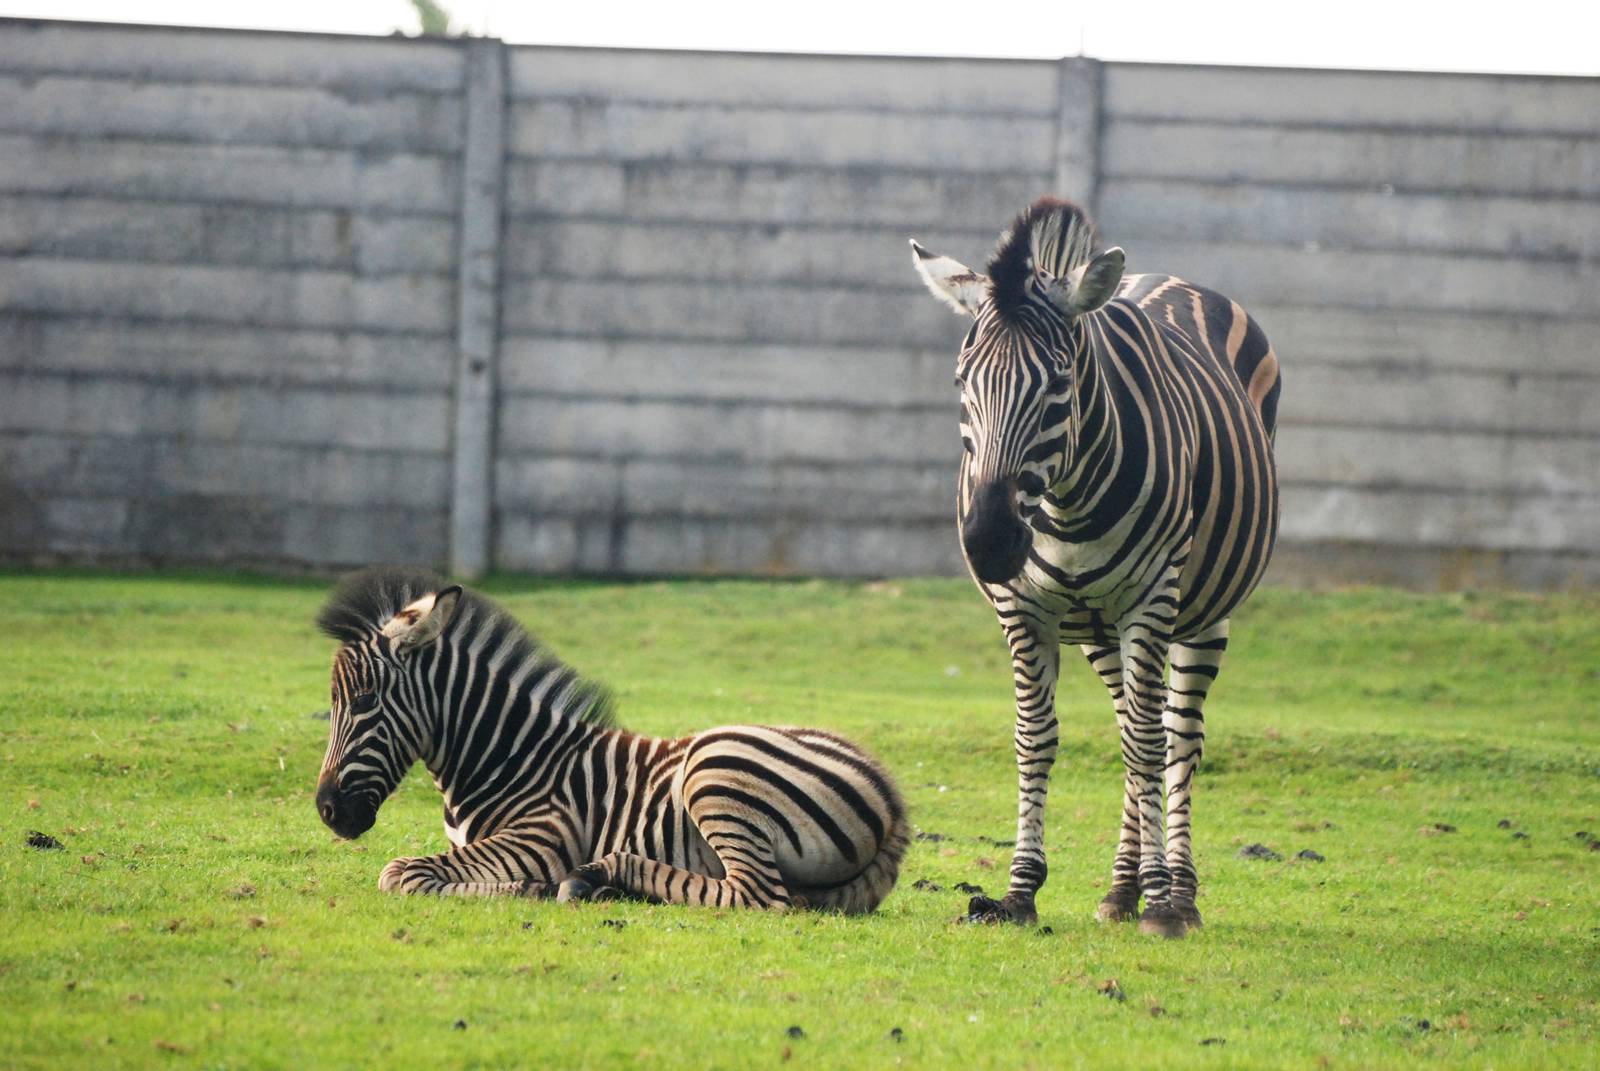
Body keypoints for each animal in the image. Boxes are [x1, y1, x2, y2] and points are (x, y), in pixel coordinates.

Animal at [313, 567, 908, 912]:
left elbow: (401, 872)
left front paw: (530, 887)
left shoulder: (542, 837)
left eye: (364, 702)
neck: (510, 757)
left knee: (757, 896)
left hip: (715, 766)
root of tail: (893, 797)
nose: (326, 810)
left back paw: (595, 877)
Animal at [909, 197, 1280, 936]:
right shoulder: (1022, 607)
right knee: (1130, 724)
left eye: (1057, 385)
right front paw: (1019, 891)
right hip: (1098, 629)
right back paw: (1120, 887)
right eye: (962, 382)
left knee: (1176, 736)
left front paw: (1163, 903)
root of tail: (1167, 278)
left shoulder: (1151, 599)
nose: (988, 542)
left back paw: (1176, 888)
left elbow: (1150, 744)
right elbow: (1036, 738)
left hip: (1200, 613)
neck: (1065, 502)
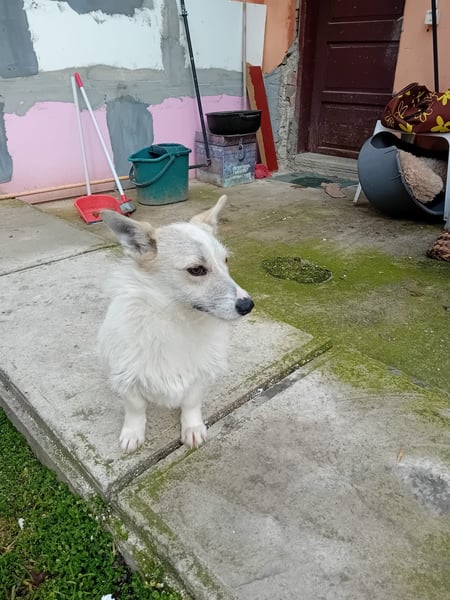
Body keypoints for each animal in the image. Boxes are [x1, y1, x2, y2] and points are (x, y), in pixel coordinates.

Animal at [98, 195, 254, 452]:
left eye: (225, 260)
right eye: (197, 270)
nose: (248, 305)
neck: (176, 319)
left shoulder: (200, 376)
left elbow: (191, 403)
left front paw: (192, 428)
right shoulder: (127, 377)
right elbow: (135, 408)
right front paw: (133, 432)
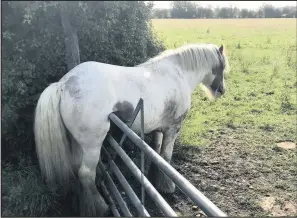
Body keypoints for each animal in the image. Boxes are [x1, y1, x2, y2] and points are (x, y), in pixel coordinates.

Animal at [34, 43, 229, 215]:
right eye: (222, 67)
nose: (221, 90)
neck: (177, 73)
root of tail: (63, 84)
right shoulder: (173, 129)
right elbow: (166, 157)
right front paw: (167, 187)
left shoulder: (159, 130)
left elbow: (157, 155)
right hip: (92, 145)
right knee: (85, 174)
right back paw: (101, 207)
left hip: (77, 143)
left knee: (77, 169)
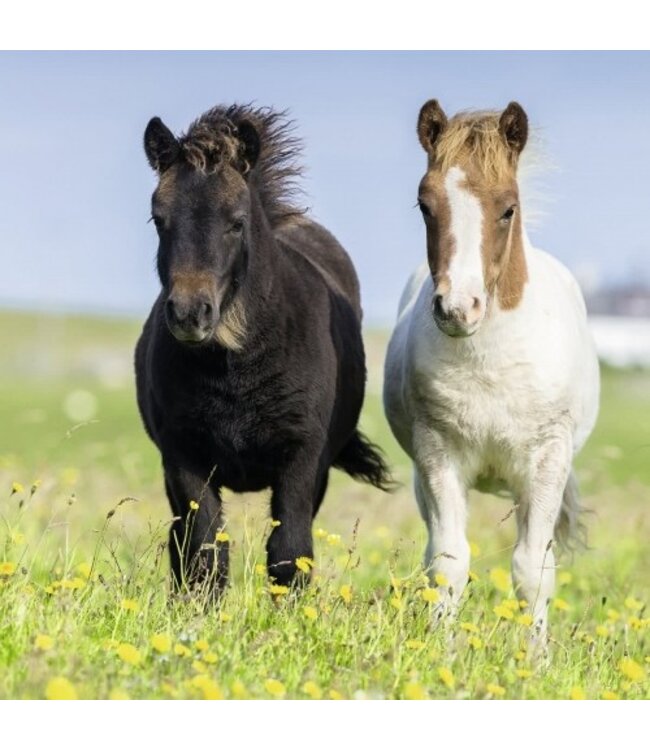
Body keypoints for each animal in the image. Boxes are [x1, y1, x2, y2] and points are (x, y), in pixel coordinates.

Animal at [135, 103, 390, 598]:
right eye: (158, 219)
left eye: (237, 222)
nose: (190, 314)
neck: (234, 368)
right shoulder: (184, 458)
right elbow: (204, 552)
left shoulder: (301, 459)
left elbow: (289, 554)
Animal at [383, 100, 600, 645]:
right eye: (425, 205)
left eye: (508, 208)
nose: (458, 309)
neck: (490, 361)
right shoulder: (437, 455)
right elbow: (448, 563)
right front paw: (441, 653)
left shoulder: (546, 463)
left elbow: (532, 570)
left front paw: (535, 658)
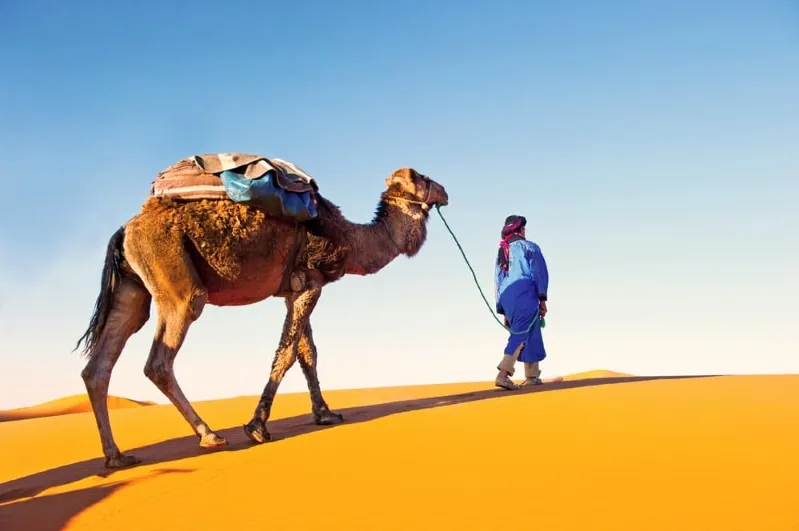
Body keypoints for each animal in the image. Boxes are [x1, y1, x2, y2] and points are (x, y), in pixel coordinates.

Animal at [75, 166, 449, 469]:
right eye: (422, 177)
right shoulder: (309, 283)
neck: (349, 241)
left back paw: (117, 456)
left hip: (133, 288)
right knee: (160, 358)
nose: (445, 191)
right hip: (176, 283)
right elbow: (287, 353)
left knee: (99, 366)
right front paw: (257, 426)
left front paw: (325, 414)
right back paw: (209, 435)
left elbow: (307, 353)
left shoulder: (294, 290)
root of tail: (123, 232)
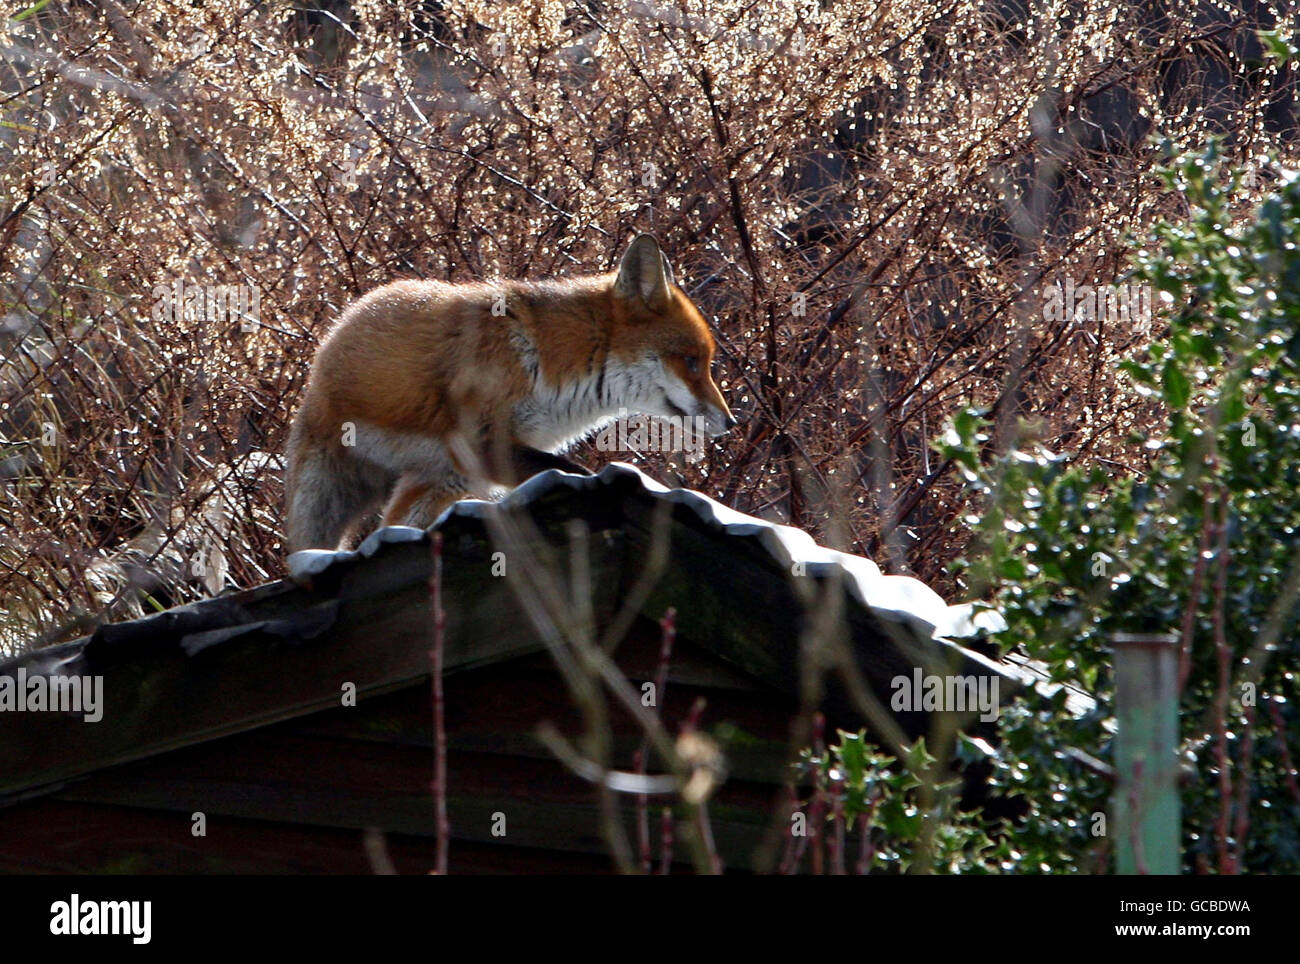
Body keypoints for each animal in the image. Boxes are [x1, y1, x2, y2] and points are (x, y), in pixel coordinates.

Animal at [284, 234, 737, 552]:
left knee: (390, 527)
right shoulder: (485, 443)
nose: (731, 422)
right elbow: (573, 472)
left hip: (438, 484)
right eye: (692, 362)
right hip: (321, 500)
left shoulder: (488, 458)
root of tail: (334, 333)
---+---
TO DO
Begin at the first line of the records and please reproduce every line exactly through the one containing "right front paw: (133, 432)", leaving all pictures out.

TASK OUTPUT
Body keypoints for each animal in the image. Boxes are [x1, y1, x2, y2] and points are (x, y), in pixel coordinates.

Animal at [313, 567, 908, 912]:
left elbow: (401, 872)
left front paw: (530, 887)
left shoulder: (542, 837)
left eye: (364, 702)
neck: (510, 757)
left knee: (757, 896)
left hip: (715, 766)
root of tail: (893, 797)
nose: (326, 810)
left back paw: (595, 877)
Animal at [909, 197, 1280, 936]:
right shoulder: (1022, 607)
right knee: (1130, 724)
left eye: (1057, 385)
right front paw: (1019, 891)
right hip: (1098, 629)
right back paw: (1120, 887)
right eye: (962, 382)
left knee: (1176, 736)
left front paw: (1163, 903)
root of tail: (1167, 278)
left shoulder: (1151, 599)
nose: (988, 542)
left back paw: (1176, 888)
left elbow: (1150, 744)
right elbow: (1036, 738)
left hip: (1200, 613)
neck: (1065, 502)
Body keypoints for each animal in the image. Boxes are [x1, y1, x2, y2] and points are (x, y), in pixel coordinates.

Animal at [98, 195, 254, 452]:
left eye: (225, 260)
right eye: (197, 270)
nose: (248, 305)
neck: (176, 319)
left shoulder: (200, 376)
left elbow: (191, 403)
left front paw: (192, 428)
right shoulder: (127, 377)
right elbow: (135, 408)
right front paw: (133, 432)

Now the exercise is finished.